The PVA re-values properties on a rotating basis, and assessments are typically adjusted – up or down, in some cases -- at least every four years.
Lindauer’s office caused a minor outcry in 2015 when thousands of homeowners in neighborhoods like Audubon Park, Cherokee Triangle and Germantown got notices that the assessed values of their homes had gone up by 15 percent or more.
Besides normal inflation and growth, a sale on the open market, addition or new garage can also prompt the PVA to reset tax values.
Churchill Downs spokesman Darren Rogers said last month that the company has made more than $250 million in “improvements around the facility” since 2005.
For example, Churchill Downs just added 77,250 square feet, including 1,800 new seats and 36 luxury suites, to the track’s north end at a cost of $37 million.
But the racetrack’s value hasn’t been reassessed because of its status as government-owned property, said Jason Hancock, a top official in Lindauer’s office.
Hancock, who has been with the PVA’s office since 1999, said no one made the office aware of Churchill Downs’ agreement with JCPS to continue the tax payments and tie the amounts owed to the PVA’s value.
“We are not privy to any of these conversations or deals,” Hancock said. “They may well have said that, but no one has made us aware or given us a copy of these agreements.”
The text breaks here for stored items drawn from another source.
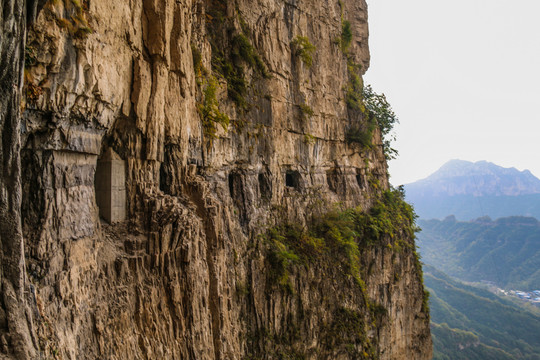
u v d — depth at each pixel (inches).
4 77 306.5
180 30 655.1
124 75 533.3
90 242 478.9
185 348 579.2
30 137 402.3
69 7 411.5
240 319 935.0
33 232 399.5
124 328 494.3
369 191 1722.4
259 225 1075.3
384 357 1513.3
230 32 1053.2
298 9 1320.1
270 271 1055.6
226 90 977.5
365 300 1357.0
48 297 398.3
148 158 583.2
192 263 618.5
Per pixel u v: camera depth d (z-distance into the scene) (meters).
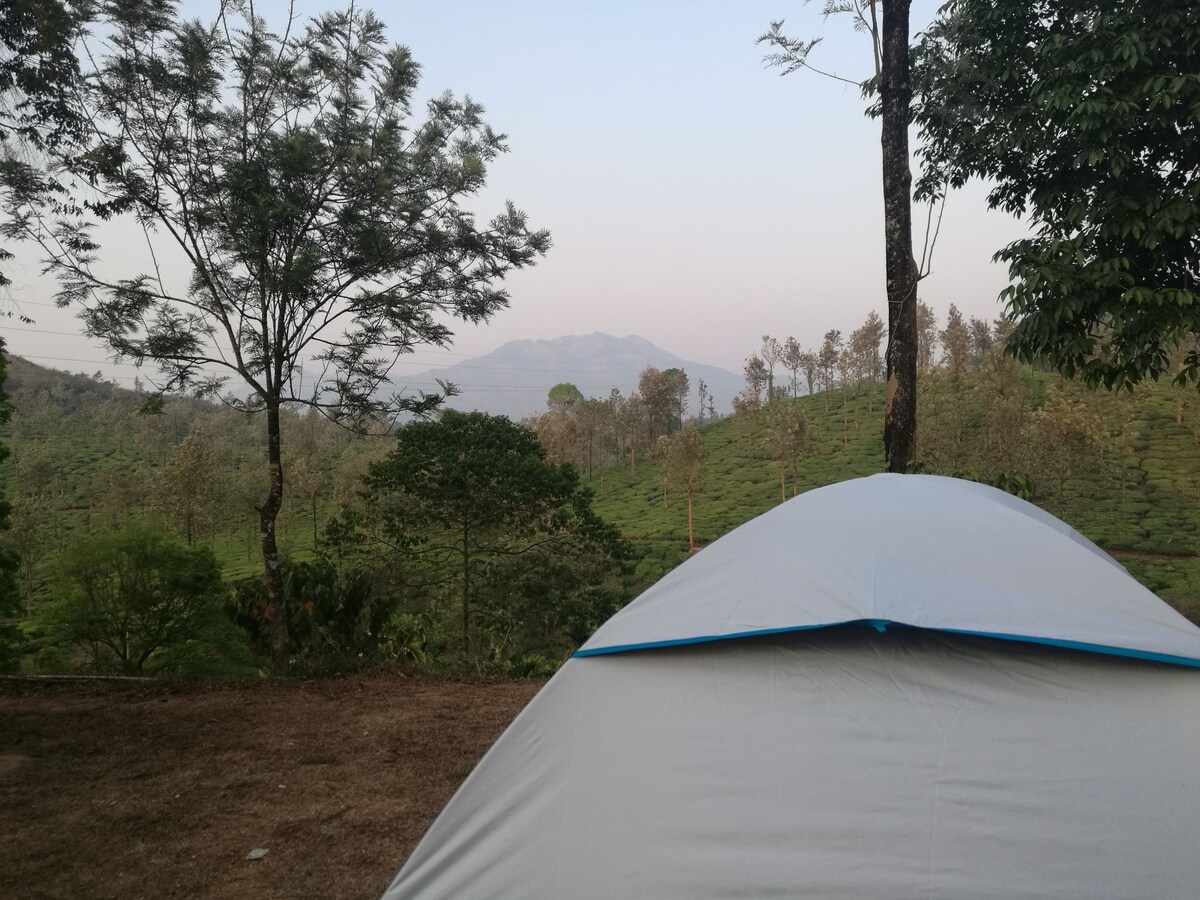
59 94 8.28
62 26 7.79
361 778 5.18
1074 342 6.80
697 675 3.10
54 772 5.32
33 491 59.78
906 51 7.97
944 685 2.89
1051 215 7.33
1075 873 2.62
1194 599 23.77
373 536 19.98
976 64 7.63
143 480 56.50
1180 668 2.78
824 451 72.69
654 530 57.09
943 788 2.75
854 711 2.90
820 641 3.04
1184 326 6.29
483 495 19.09
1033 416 48.94
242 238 9.49
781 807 2.85
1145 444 54.78
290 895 3.62
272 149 9.59
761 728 2.96
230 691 7.78
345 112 10.33
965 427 56.78
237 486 51.31
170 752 5.76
Lindauer added that JCPS has made no complaints over the years about being shortchanged by the racetrack’s tax value.
“If they want something else, they would have called us or at least called (state government in) Frankfort,” he said.
The school district’s chief financial officer, Cordelia Hardin, declined an interview for this story, but in an email she said “JCPS does not assess property values” and referred questions to Lindauer’s office.
Churchill Downs spokesman John Asher did not provide a comment for this story.
Kelly said some special tax agreements with school districts do include provisions that “freeze” the base on which the company’s payments are calculated for years into the future.
But the agreement between JCPS and Churchill Downs, which Kelly reviewed at WDRB’s request, appears to have no such provisions, she said.
Mike Grim, a tax lawyer at Louisville accounting firm MCM, also reviewed the documents for WDRB.
He agreed that the documents suggest the racetrack property “would continue to be ‘assessed’ by the PVA in the normal course, notwithstanding the property’s exempt status.”